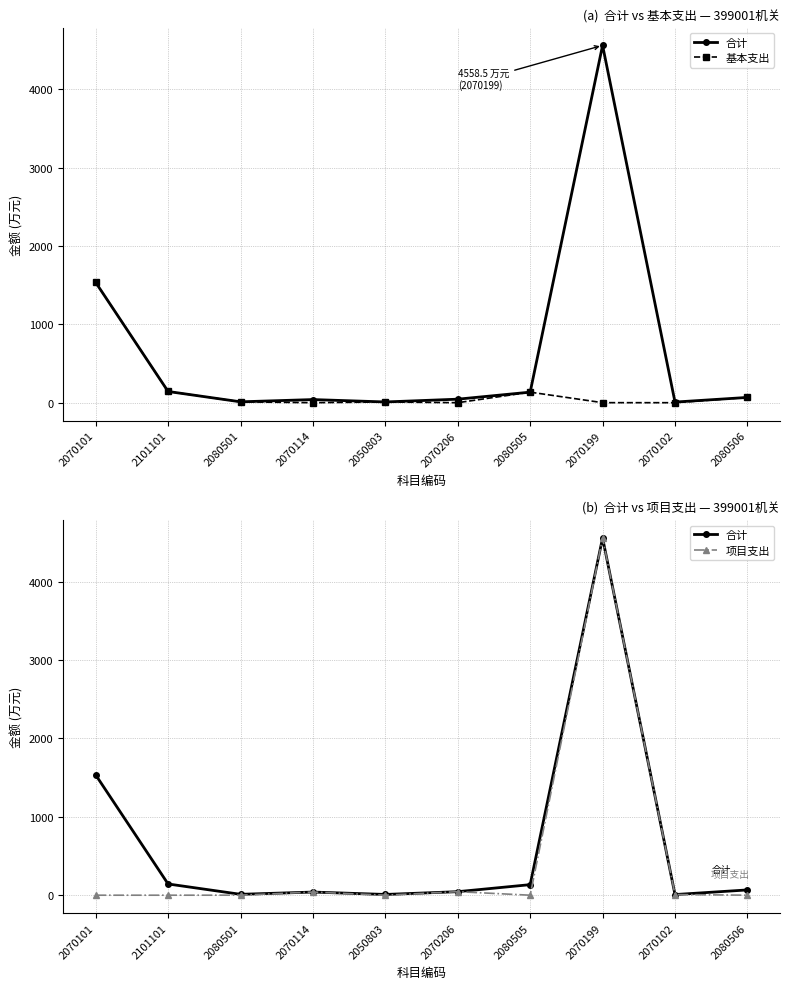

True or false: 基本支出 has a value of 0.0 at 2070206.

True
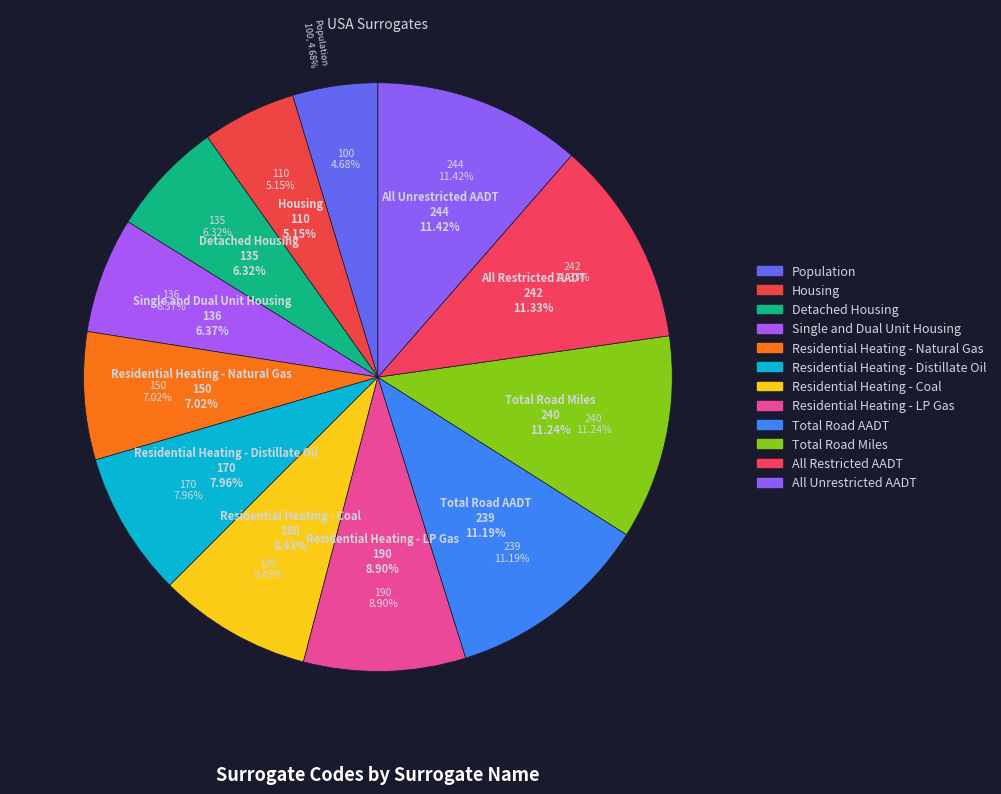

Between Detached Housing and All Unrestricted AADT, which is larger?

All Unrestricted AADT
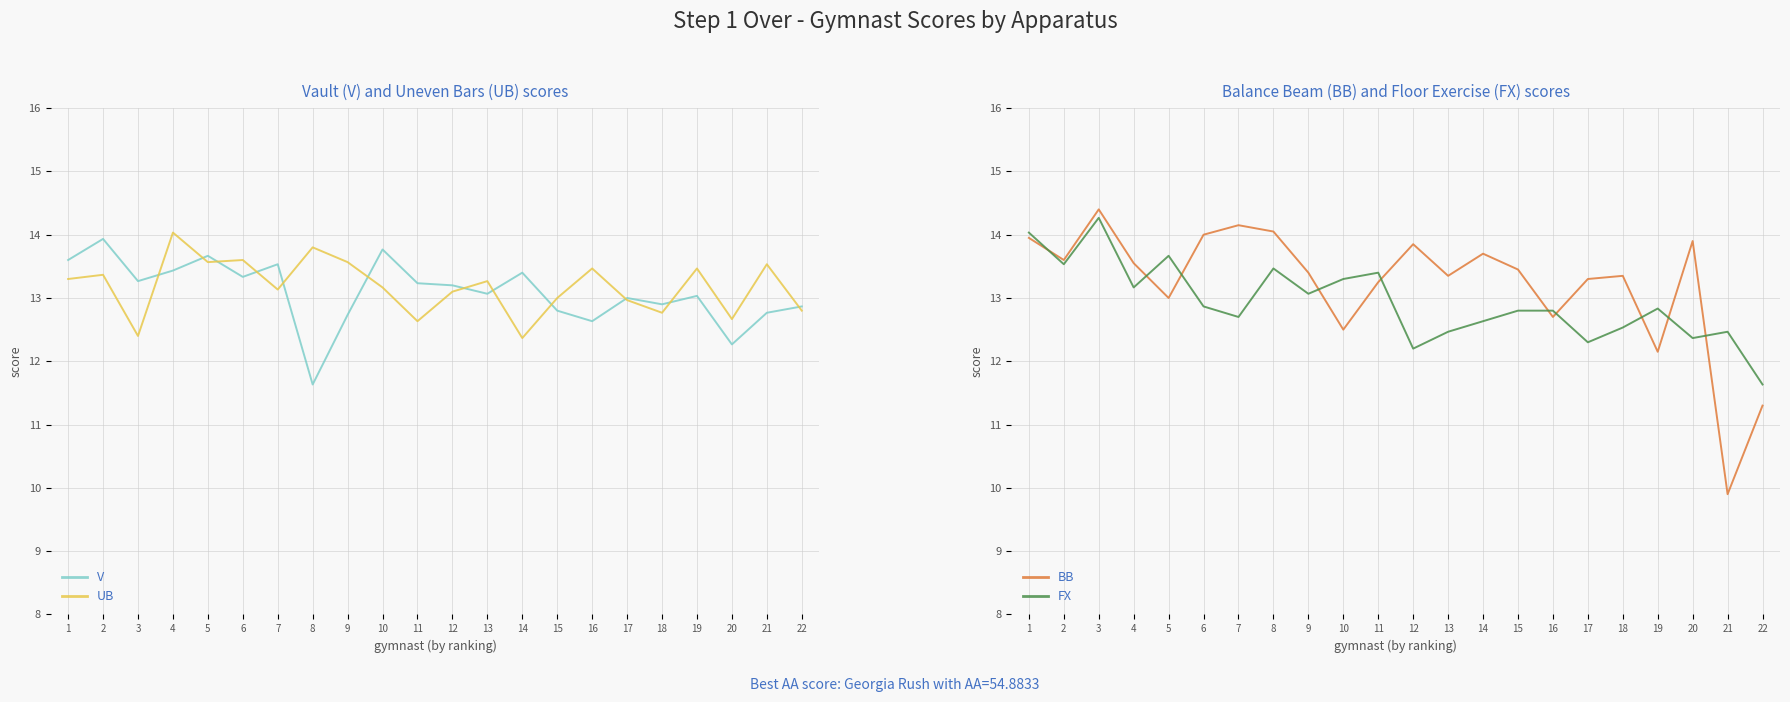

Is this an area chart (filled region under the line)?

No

....................

Find every line in the records above that contains the string "AADT" and copy each one. Case counts.

Between Detached Housing and All Unrestricted AADT, which is larger?
All Unrestricted AADT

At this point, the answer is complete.